Page excerpt
To output the list in XML, use the -X option; to output secret keys, use the -a option. For example:

# ostor-s3-admin query-users -V 0100000000000002 -a -X
<?xml version="1.0" encoding="UTF-8"?><QueryUsersResult><Users><User><Id>a49e12a226bd760f</Id><Email>user@email.com</Email><Keys><OwnerId>0000000000000000</OwnerId><KeyPair><S3AccessKeyId>a49e12a226bd760fGHQ7</S3AccessKeyId><S3SecretAccessKey>HSDu2DA00JNGjnRcAhLKfhrvlymzOVdLPsCK2dcq</S3SecretAccessKey></KeyPair></Keys></User><User><Id>d7c53fc1f931661f</Id><Email>user@email.com</Email><Keys><OwnerId>0000000000000000</OwnerId><KeyPair><S3AccessKeyId>d7c53fc1f931661fZLIV</S3AccessKeyId><S3SecretAccessKey>JL7gt1OH873zR0Fzv8Oh9ZuA6JtCVnkgV7lET6ET</S3SecretAccessKey></KeyPair></Keys></User></Users></QueryUsersResult>

4.3.3.3. Querying S3 User Information

To display information about the specified user, use the ostor-s3-admin query-user-info command. You need to specify either the user email (-e) or S3 ID (-i). For example:

# ostor-s3-admin query-user-info -e user@email.com -V 0100000000000002
Query user: user id=d866d9d114cc3d20, user email=user@email.com
Key pair[0]: access key id=d866d9d114cc3d20G456,
secret access key=5EAne6PLL1jxprouRqq8hmfONMfgrJcOwbowCoTt
Key pair[1]: access key id=d866d9d114cc3d20D8EW,
secret access key=83tTsNAuuRyoBBqhxMFqHAC60dhKHtTCCkQe54zu

4.3.3.4. Disabling S3 Users

You can disable a user with the ostor-s3-admin disable-user command. You need to specify either the user email (-e) or S3 ID (-i). For example:

# ostor-s3-admin disable-user -e user@email.com -V 0100000000000002

4.3.3.5. Deleting S3 Users

You can delete existing object storage users with the ostor-s3-admin delete-user command. Users who own any buckets cannot be deleted, so delete user’s buckets first. You need to specify either the user email (-e) or S3 ID (-i). For example:

# ostor-s3-admin delete-user -i bf0b3b15eb7c9019 -V 0100000000000002
Deleted user: user id=bf0b3b15eb7c9019

4.3.3.6. Generating S3 User Access Key Pairs

You can generate a new access key pair for the specified user with the ostor-s3-admin gen-access-key command. The maximum of 2 active access key pairs are allowed per user (same as with the Amazon Web Services). You need to specify either the user email (-e) or S3 ID (-i). For example:

# ostor-s3-admin gen-access-key -e user@email.com -V 0100000000000002
Generate access key: user id=d866d9d114cc3d20, access key id=d866d9d114cc3d20D8EW,
secret access key=83tTsNAuuRyoBBqhxMFqHAC60dhKHtTCCkQe54zu

Note

It is recommended to periodically revoke old and generate new access key pairs.

4.3.3.7. Revoking S3 User Access Key Pairs

You can revoke the specified access key pair of the specified user with the ostor-s3-admin revoke-access-key command. You need to specify the access key in the key pair you want to delete as well as the user email or S3 ID. For example:

# ostor-s3-admin revoke-access-key -e user@email.com -k de86d1c19e616455YIPU -V 0100000000000002
Revoke access key: user id=de86d1c19e616455, access key id=de86d1c19e616455YIPU

Note

It is recommended to periodically revoke old and generate new access key pairs.

Data shown
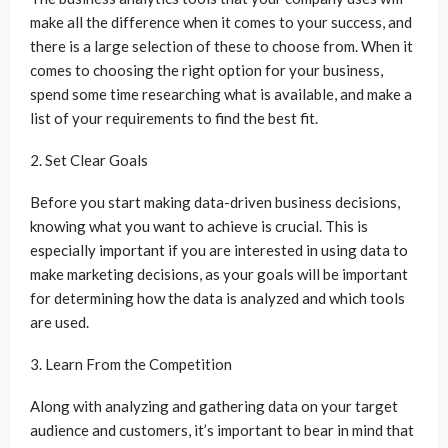
make all the difference when it comes to your success, and
there is a large selection of these to choose from. When it
comes to choosing the right option for your business,
spend some time researching what is available, and make a
list of your requirements to find the best fit.
2. Set Clear Goals
Before you start making data-driven business decisions,
knowing what you want to achieve is crucial. This is
especially important if you are interested in using data to
make marketing decisions, as your goals will be important
for determining how the data is analyzed and which tools
are used.
3. Learn From the Competition
Along with analyzing and gathering data on your target
audience and customers, it’s important to bear in mind that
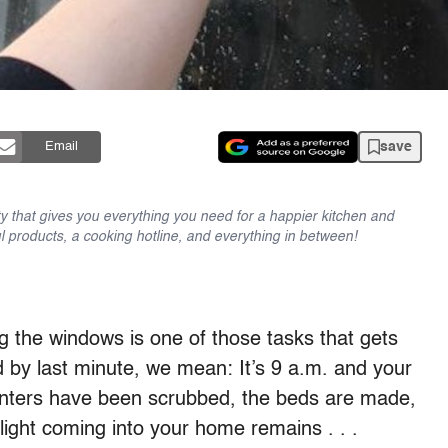
save
Email
y that gives you everything you need for a happier kitchen and
l products, a cooking hotline, and everything in between!
ng the windows is one of those tasks that gets
nd by last minute, we mean: It’s 9 a.m. and your
ounters have been scrubbed, the beds are made,
ight coming into your home remains . . .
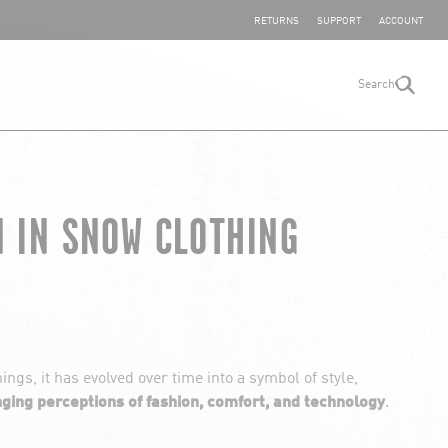
SHARE YOUR FEEDBACK
RETURNS
SUPPORT
ACCOUNT
Search
search
N IN SNOW CLOTHING
ngs, it has evolved over time into a symbol of style,
nging perceptions of fashion, comfort, and technology
.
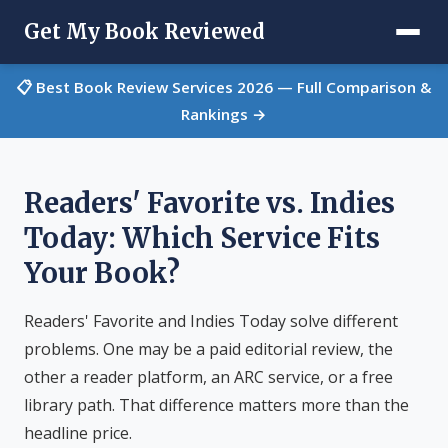
Get My Book Reviewed
📋 Best Book Review Services 2026 — Full Comparison &
Rankings →
Readers' Favorite vs. Indies
Today: Which Service Fits
Your Book?
Readers' Favorite and Indies Today solve different
problems. One may be a paid editorial review, the
other a reader platform, an ARC service, or a free
library path. That difference matters more than the
headline price.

Exercise tasks
**1)** According to the page excerpt on S3 user administration, what is the maximum number of active access key pairs allowed per user?
**2)** Echo the rows from their beginning through the line containing "knowing what you", including both ends. Leave the pictures out.
The rows are unrelated to the page excerpt.

Answers
**1)** Two active access key pairs are allowed per user.

**2)**
make all the difference when it comes to your success, and
there is a large selection of these to choose from. When it
comes to choosing the right option for your business,
spend some time researching what is available, and make a
list of your requirements to find the best fit.
2. Set Clear Goals
Before you start making data-driven business decisions,
knowing what you want to achieve is crucial. This is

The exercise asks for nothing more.